TRY IT: Each entry must appear in the answer exactly as given.

SUPPLIED ENTRIES:
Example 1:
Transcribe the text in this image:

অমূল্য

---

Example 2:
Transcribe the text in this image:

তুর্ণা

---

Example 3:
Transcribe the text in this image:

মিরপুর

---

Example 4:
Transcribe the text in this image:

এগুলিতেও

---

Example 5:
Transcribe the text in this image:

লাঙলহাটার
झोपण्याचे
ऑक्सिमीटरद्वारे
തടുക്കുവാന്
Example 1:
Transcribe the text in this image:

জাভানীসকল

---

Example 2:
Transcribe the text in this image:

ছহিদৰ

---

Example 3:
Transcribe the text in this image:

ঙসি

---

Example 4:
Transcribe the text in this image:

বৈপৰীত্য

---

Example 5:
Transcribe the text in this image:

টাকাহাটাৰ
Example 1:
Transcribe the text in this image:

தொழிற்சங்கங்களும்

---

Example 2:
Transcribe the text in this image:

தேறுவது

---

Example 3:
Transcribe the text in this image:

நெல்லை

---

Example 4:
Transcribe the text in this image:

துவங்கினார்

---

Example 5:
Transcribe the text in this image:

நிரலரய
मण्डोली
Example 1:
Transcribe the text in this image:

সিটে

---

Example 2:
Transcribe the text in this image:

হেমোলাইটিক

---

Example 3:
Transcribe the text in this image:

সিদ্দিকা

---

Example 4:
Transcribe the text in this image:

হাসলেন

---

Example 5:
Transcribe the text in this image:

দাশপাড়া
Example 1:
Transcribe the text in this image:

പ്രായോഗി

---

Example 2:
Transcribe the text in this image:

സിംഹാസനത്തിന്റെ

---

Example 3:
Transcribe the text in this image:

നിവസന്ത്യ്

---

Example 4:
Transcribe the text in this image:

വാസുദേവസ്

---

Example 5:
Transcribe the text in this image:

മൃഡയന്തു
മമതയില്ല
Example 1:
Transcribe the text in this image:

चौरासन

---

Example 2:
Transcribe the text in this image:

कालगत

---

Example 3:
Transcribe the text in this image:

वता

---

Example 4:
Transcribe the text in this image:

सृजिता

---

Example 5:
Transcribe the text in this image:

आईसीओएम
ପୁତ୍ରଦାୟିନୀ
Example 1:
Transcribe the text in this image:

RESULT FOR THIS TASK:
Example 1:
Transcribe the text in this image:

অমূল্য

---

Example 2:
Transcribe the text in this image:

তুর্ণা

---

Example 3:
Transcribe the text in this image:

মিরপুর

---

Example 4:
Transcribe the text in this image:

এগুলিতেও

---

Example 5:
Transcribe the text in this image:

লাঙলহাটার
झोपण्याचे
ऑक्सिमीटरद्वारे
തടുക്കുവാന്
Example 1:
Transcribe the text in this image:

জাভানীসকল

---

Example 2:
Transcribe the text in this image:

ছহিদৰ

---

Example 3:
Transcribe the text in this image:

ঙসি

---

Example 4:
Transcribe the text in this image:

বৈপৰীত্য

---

Example 5:
Transcribe the text in this image:

টাকাহাটাৰ
Example 1:
Transcribe the text in this image:

தொழிற்சங்கங்களும்

---

Example 2:
Transcribe the text in this image:

தேறுவது

---

Example 3:
Transcribe the text in this image:

நெல்லை

---

Example 4:
Transcribe the text in this image:

துவங்கினார்

---

Example 5:
Transcribe the text in this image:

நிரலரய
मण्डोली
Example 1:
Transcribe the text in this image:

সিটে

---

Example 2:
Transcribe the text in this image:

হেমোলাইটিক

---

Example 3:
Transcribe the text in this image:

সিদ্দিকা

---

Example 4:
Transcribe the text in this image:

হাসলেন

---

Example 5:
Transcribe the text in this image:

দাশপাড়া
Example 1:
Transcribe the text in this image:

പ്രായോഗി

---

Example 2:
Transcribe the text in this image:

സിംഹാസനത്തിന്റെ

---

Example 3:
Transcribe the text in this image:

നിവസന്ത്യ്

---

Example 4:
Transcribe the text in this image:

വാസുദേവസ്

---

Example 5:
Transcribe the text in this image:

മൃഡയന്തു
മമതയില്ല
Example 1:
Transcribe the text in this image:

चौरासन

---

Example 2:
Transcribe the text in this image:

कालगत

---

Example 3:
Transcribe the text in this image:

वता

---

Example 4:
Transcribe the text in this image:

सृजिता

---

Example 5:
Transcribe the text in this image:

आईसीओएम
ପୁତ୍ରଦାୟିନୀ
Example 1:
Transcribe the text in this image:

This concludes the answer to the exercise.